--- Предложенный текст ---
# # # # #
Предыстория же данного визита на Миусскую, 7 была такой.
Более года назад в вестибюле ЦДЛ появилось объявление следующего содержания: «Издательство «Политиздат» приглашает к сотрудничеству прозаиков, пишущих на исторические темы, для работы в серии «Пламенные революционеры». Серия ставит перед собой цель — передать в художественной форме факты биографий видных представителей мирового революционного движения».
На приглашение тогда откликнулись многие — Владимир Войнович, Анатолий Гладилин, Лев Славин, Василий Аксенов, Юрий Трифонов, Еремей Парнов, Владимир Корнилов, Натан Эйдельман, Юрий Давыдов, Лидия Либединская, Александр Борщаговский, Раиса Орлова — совершенно не скрывая того, что это не только хорошая возможность сотрудничества с крупнейшим советским издательством и быть напечатанным огромными тиражами («Нетерпение» Ю. Трифонова вышло в этой серии суммарным тиражом 900 000 экземпляров), но и возможность неплохо заработать.
В 70-ом году в этом списке оказался и Булат Окуджава, выбравший героем своего романа руководителя Южного общества декабристов Павла Ивановича Пестеля, одного из пяти повешенных на кронверке Петропавловской крепости в Петербурге.
# # # # #
--- Исходные материалы ---
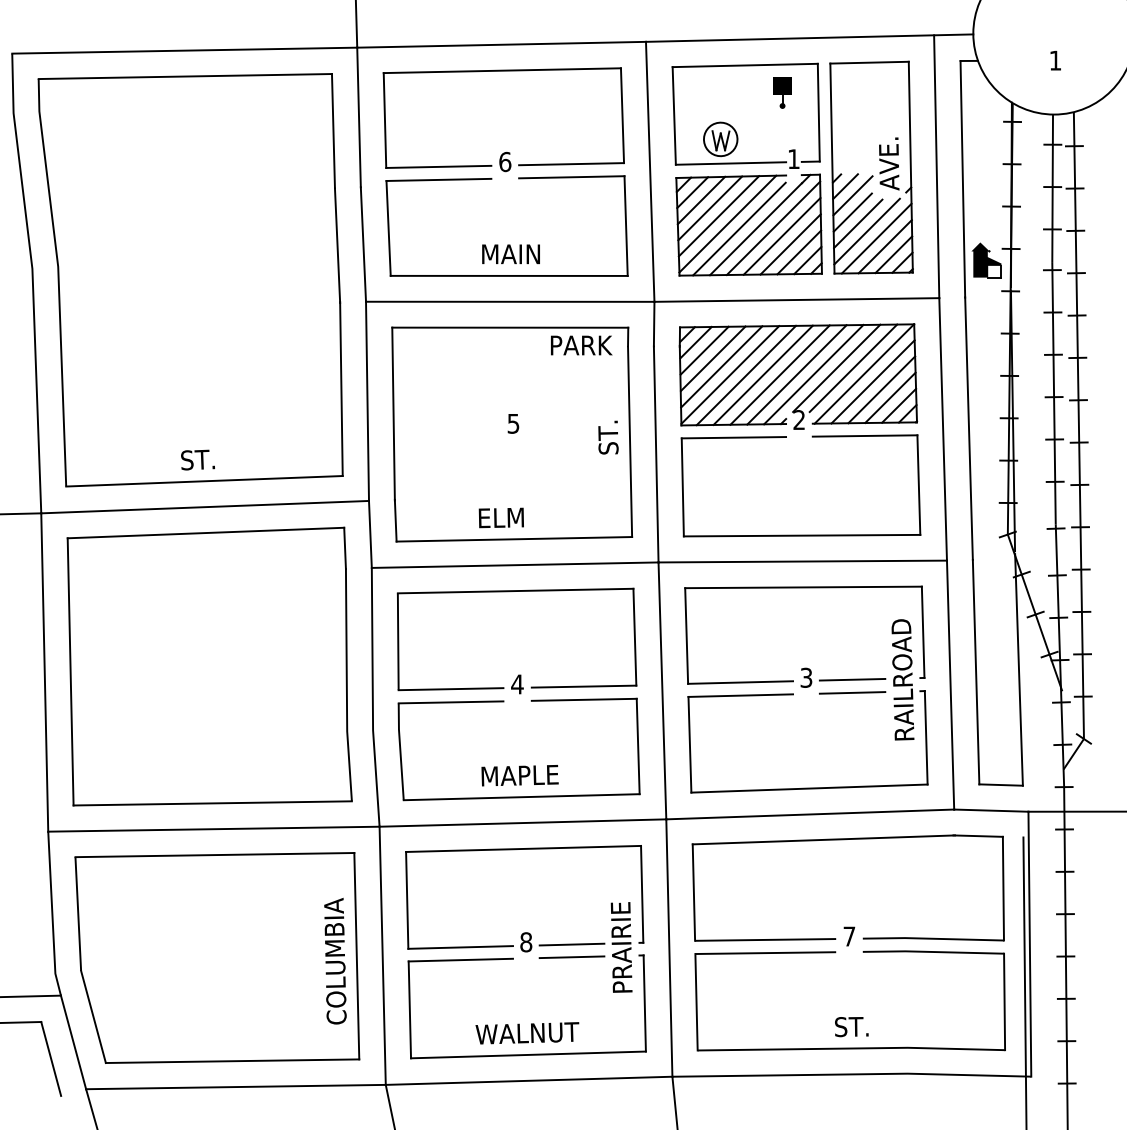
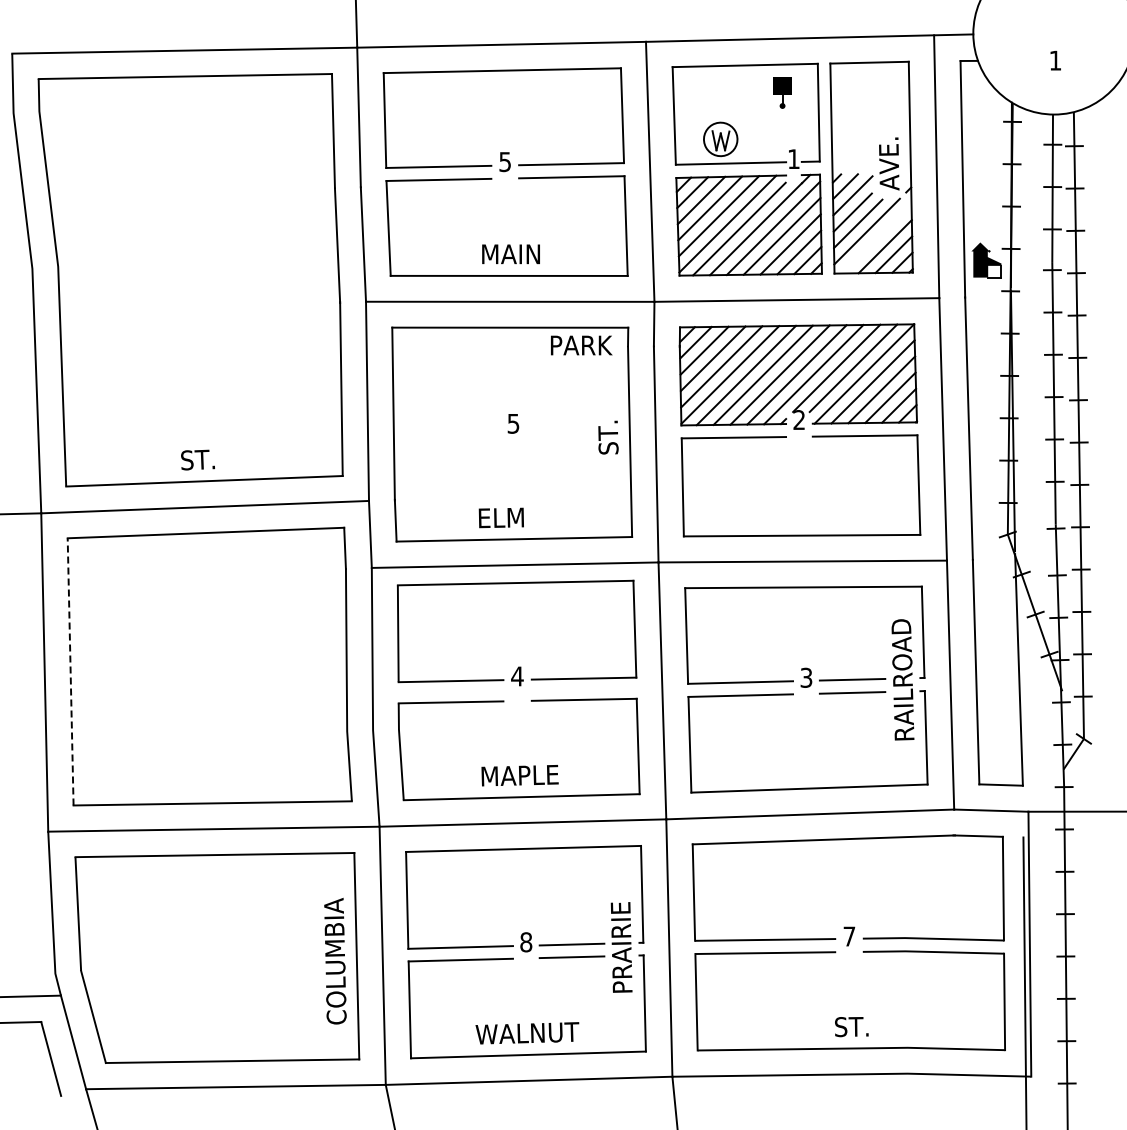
text at (505, 161): 6 -> 5
line at (876, 238): present -> none
line at (70, 671): solid -> dashed
part at (518, 674) position: (518, 674) -> (518, 666)
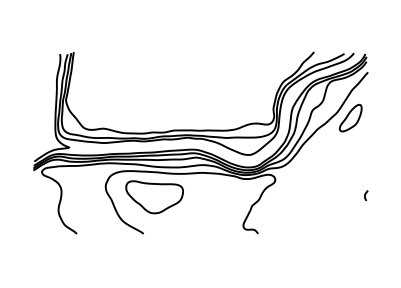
# # # # #
--- Ваше задание ---
Напишите продолжение текста о серии «Пламенные революционеры», начав сразу после его последнего предложения.

--- Письменный ответ ---
Согласно установленной практике решение о судьбе рукописи принималось по мере ее прочтения от нижестоящей инстанции к вышестоящей.
Вот этот список.
1. Владимир Григорьевич Новохатко — заведующий редакцией серии «Пламенные революционеры».
2. Феликс Феодосьевич Кузнецов — член Общественного совета Московских писателей при Главной редакции Политиздата.
3. Николай Васильевич Тропкин — главред издательства.
3. Георгий Мокеевич Марков — первый секретарь правления СП СССР, член ЦК КПСС.
Четкое соблюдение субординации было залогом если не успеха, то по крайней мере внимательного отношения к рукописи и автору со стороны редактирующей и цензурирующей корпорации. Контроль, учет и армейская дисциплина в СП СССР работали бесперебойно и неукоснительно.
Приводим письмо заведующего редакции серии «Пламенные революционеры» Владимира Новохатко на имя Феликса Кузнецова:
«Уважаемый Феликс Феодосьевич! В ноябре (точную дату мы сообщим Вам дополнительно) состоится заседание Общественного совета московских писателей при Главной редакции Политиздата с целью обсуждения вышедших книг серии и рукопись Б. Окуджавы «Ведь недаром». Просим Вас принять участие в этом заседании. Посылаем Вам рукопись».
Коль скоро текст Окуджавы пошел дальше, вернее, «выше», Феликс Феодосьевич отнесся к нему благожелательно и дал свое «добро».
Подробное же описание дальнейших событий сохранилось в воспоминаниях Владимира Григорьевича Новохатко, опубликованных в журнале «Знамя» (одно время В. Новохатко тут работал заведующим отдела прозы), «Белые вороны Политиздата», в 2013 году.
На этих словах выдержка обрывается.